Je ne veux pas m’étendre sur les statistiques, mais je vous donne quelques indicateurs précis pour comprendre la situation. Le tirage moyen de livres se situait entre 3.000 et 5.000 exemplaires durant les années 1970. Aujourd’hui, on est plutôt à 1.000 exemplaires dans le meilleur des cas.
C’est une situation vraiment dramatique. Comment est-il possible que le tirage moyen atteint seulement 500 exemplaires après tous les efforts pédagogiques déployés à tous les niveaux, notamment au sein des universités !

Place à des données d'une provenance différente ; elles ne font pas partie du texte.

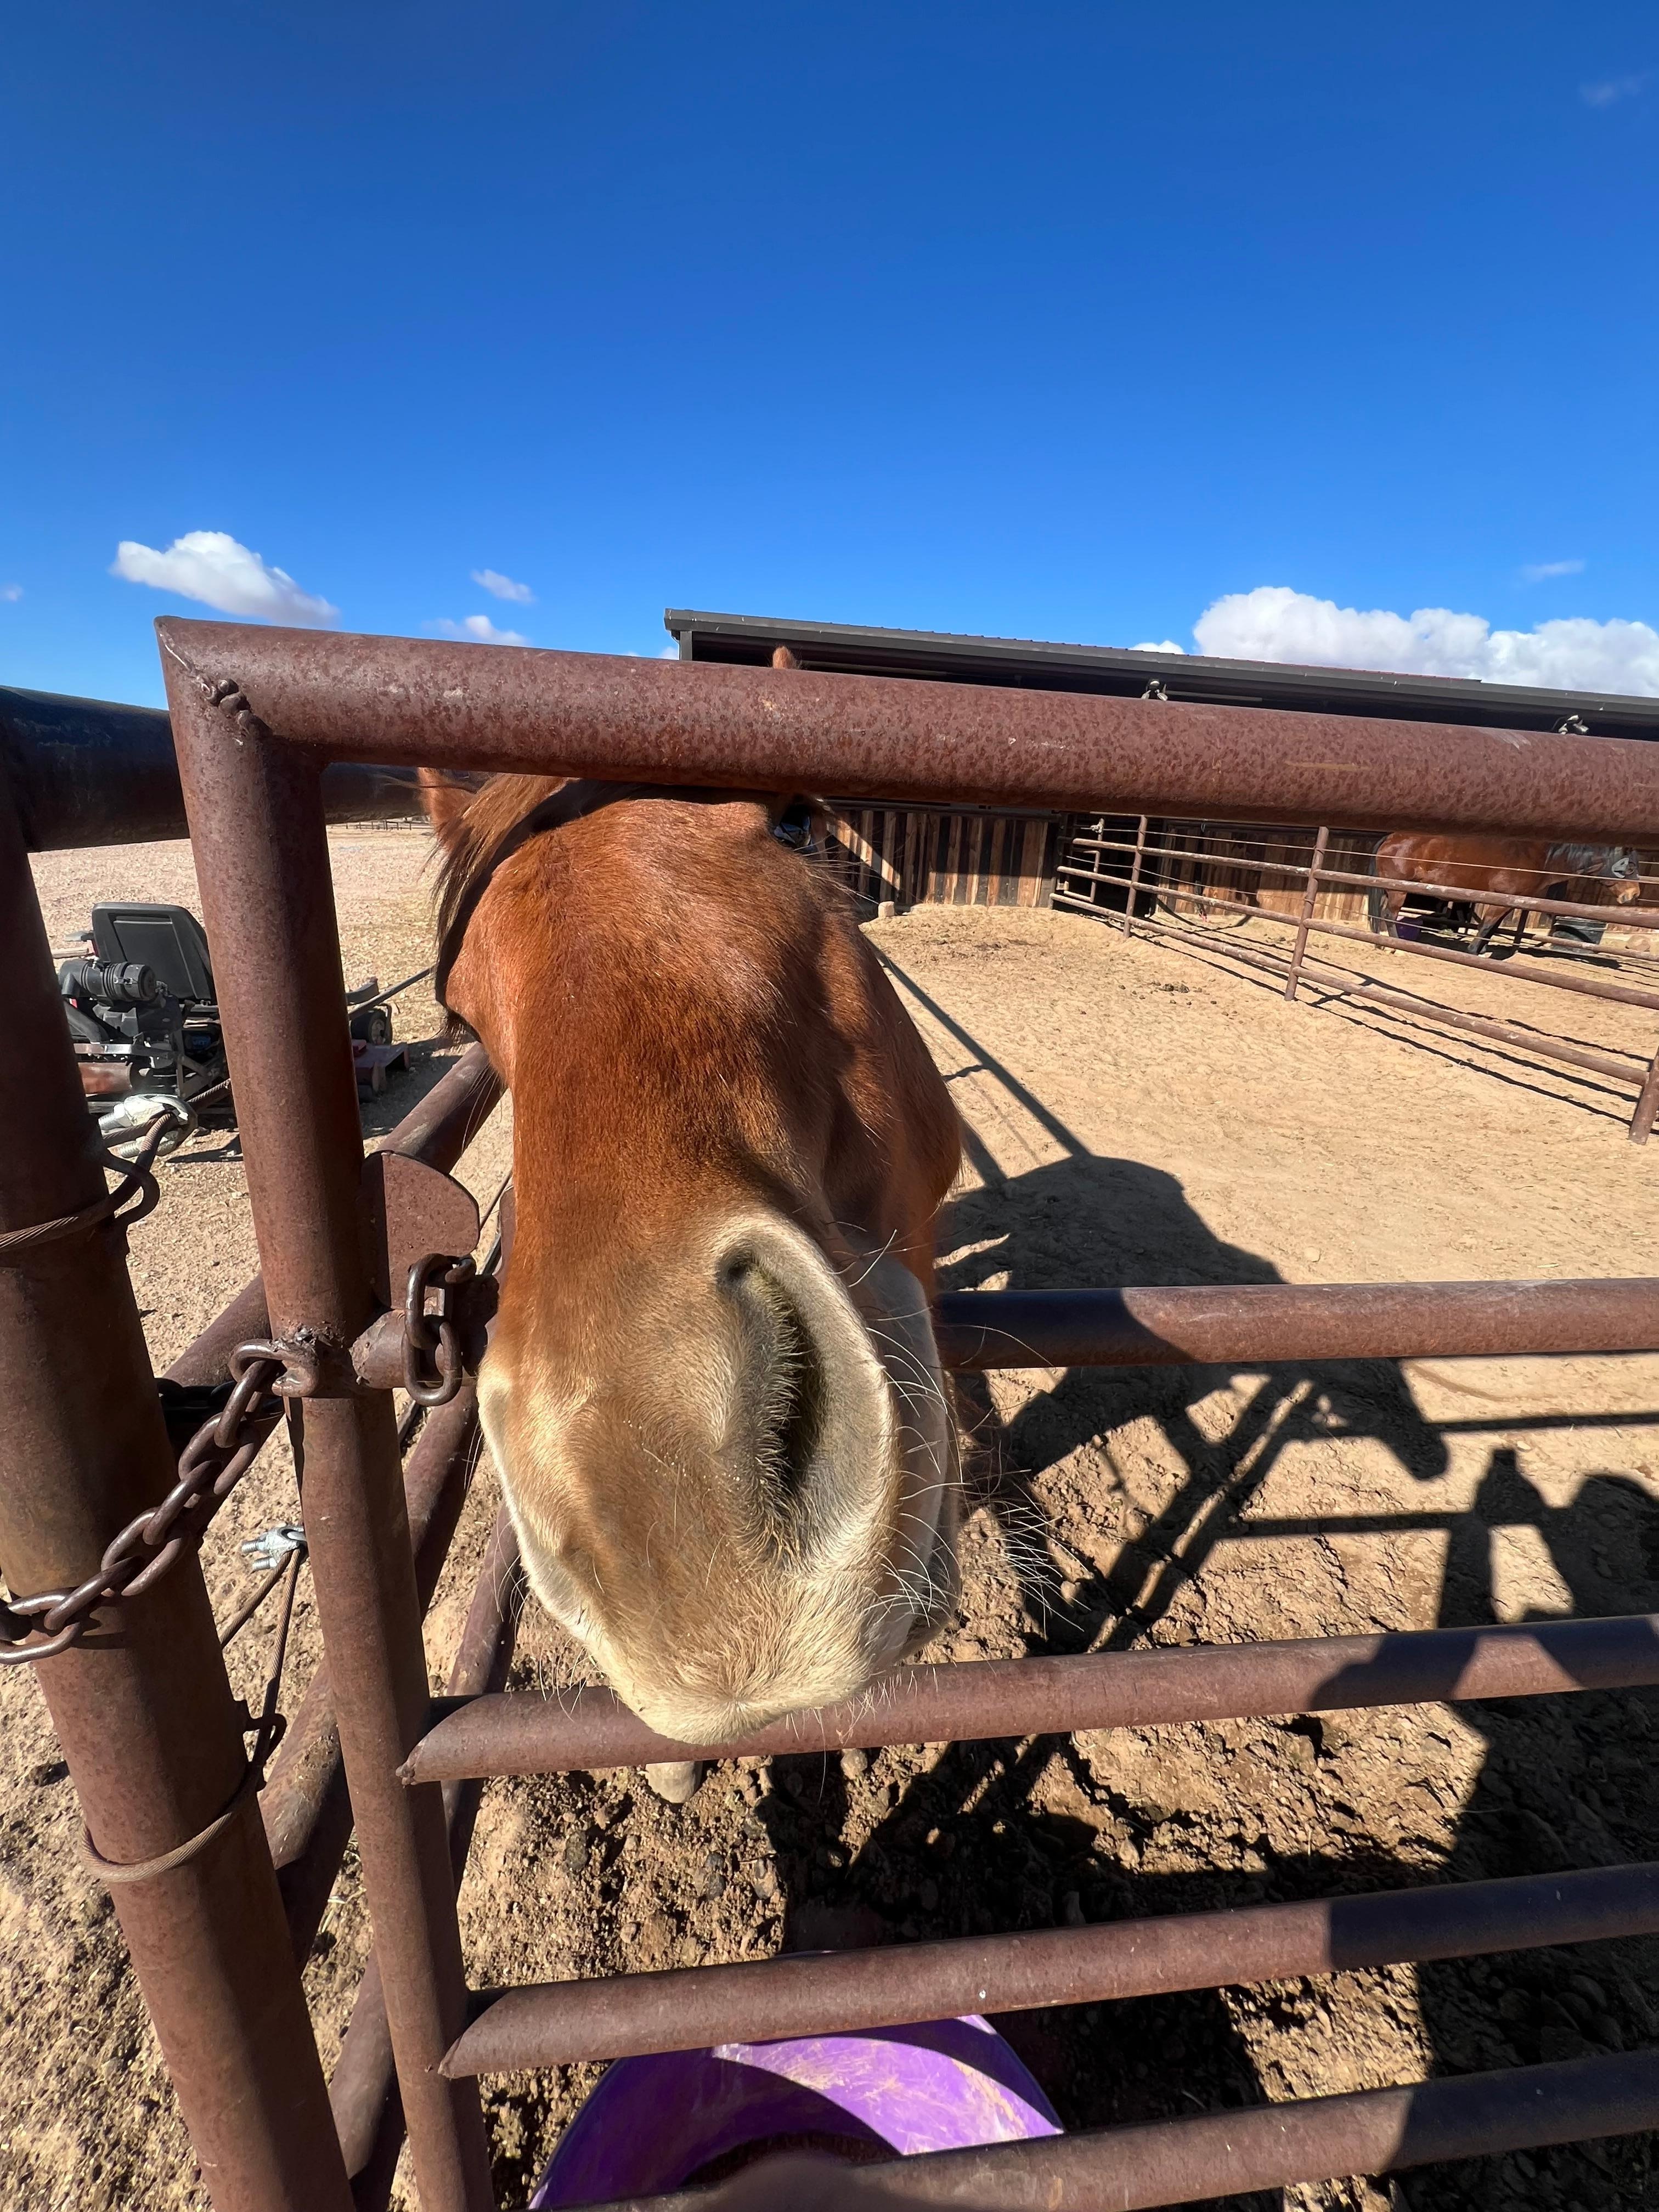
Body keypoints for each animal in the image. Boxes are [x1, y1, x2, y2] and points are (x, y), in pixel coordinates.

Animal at [1371, 833, 1640, 957]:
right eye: (1629, 868)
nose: (1634, 894)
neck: (1540, 858)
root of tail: (1392, 838)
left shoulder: (1508, 903)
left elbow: (1493, 928)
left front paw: (1482, 951)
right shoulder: (1500, 900)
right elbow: (1487, 926)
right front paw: (1473, 952)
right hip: (1398, 889)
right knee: (1390, 915)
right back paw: (1396, 947)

Tout le monde sait que lorsque le volume des tirages diminue, le prix de chaque exemplaire augmente. Nous nous trouvons ainsi face à un rapport complexe avec le pouvoir d’achat. Et c’est un cercle vicieux qui rend la situation beaucoup plus compliquée.
La prise de conscience de cette question est essentielle, non seulement au niveau national, mais également à l’échelle internationale, vu que le livre marocain doit occuper la place qui lui échoit sur l’échiquier international, puisqu’il est un ambassadeur permanent de notre culture, notre civilisation et de nos causes.

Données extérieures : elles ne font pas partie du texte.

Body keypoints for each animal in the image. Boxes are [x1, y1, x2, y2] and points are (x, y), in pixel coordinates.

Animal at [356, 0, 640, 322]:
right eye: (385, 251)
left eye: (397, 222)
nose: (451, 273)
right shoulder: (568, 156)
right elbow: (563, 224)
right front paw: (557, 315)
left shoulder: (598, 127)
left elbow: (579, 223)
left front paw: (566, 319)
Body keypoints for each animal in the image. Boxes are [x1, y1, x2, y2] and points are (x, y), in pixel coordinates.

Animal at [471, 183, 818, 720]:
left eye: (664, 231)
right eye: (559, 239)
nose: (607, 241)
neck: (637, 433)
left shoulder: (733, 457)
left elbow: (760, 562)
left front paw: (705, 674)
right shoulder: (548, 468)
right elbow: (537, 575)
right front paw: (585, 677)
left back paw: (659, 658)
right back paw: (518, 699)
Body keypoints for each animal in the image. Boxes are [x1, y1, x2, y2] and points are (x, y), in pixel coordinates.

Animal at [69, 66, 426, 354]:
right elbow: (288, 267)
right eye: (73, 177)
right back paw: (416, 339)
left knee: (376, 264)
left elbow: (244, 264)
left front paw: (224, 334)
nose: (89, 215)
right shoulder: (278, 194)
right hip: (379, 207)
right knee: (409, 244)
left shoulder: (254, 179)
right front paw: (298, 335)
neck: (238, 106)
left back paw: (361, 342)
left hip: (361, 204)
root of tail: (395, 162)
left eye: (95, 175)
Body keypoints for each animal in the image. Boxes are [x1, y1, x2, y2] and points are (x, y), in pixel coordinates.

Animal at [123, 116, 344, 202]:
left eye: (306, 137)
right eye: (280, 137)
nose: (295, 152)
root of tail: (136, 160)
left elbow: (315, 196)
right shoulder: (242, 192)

L’éditeur fait partie d’une crise globale, d’où la nécessité d’ouvrir le dialogue avec le ministère de la Culture, et les institutions concernées, notamment les secteurs de l’enseignement et de l’éducation, qui contribuent à la formation des jeunes de demain, ainsi que le secteur financier, qui considère que la maison d’édition est une entreprise à but lucratif, au vrai sens du terme, alors que tout le monde sait que la situation du livre au Maroc est fragile. Il convient de noter que dans les pays développés, le livre est soutenu par le secteur public, l’État et la société. A vrai dire, le soutien du livre est un devoir de la société envers sa culture.

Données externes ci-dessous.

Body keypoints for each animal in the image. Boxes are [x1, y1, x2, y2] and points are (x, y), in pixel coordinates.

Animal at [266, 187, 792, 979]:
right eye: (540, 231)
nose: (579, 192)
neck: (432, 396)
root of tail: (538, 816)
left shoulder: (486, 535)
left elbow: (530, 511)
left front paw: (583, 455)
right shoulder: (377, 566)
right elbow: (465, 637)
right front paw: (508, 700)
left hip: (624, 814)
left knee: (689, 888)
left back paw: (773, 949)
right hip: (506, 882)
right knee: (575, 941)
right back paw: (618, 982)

3- Comment envisagez-vous l’avenir des éditeurs ? Pensez-vous que les façons de consommer le texte écrit vont-elles évoluer ?
D’après des études scientifiques, la lecture d’un texte écrit a un effet sur le développement du cerveau aux niveaux pédagogique et moral vers la créativité, bien plus que par rapport aux documents numériques, car le cerveau travaille de manière synthétique pour comprendre le sens des textes écrits, tandis que les outils numériques nous donnent le sens fin prêt.
Certains pays développés interdisent aux enfants, jusqu’à un certain âge, de communiquer en utilisant les outils numériques et veillent à développer leur rapport avec le papier.
Nous avons une responsabilité envers l’avenir des générations. Il ne faut pas se laisser emporter par les développements numériques sans prêter attention aux dimensions culturelles.
Je vais vous donner un exemple simple. L’invention des lunettes a été une révolution dans le monde. Avant cela, lorsqu’une personne est atteinte de déficience visuelle, elle arrêtait de lire, et les lunettes ont provoqué une révolution qui a permis à une personne de rester connectée à la culture, même si son acuité visuelle s’affaiblit.
Alors, tous ceux qui portent des lunettes sont-ils des individus dans la société de la culture ? La réponse est claire : Non, tous ceux qui portent des lunettes ne les utilisent pas pour développer leur culture et leur pensée. De même, en matière d’utilisation des outils numériques, le problème n’est pas technique, mais il est plutôt lié à la vision stratégique, pédagogique et scientifique.
Il faut entretenir notre relation avec le papier, sans pour autant oublier de suivre les révolutions numériques qui vont changer le monde.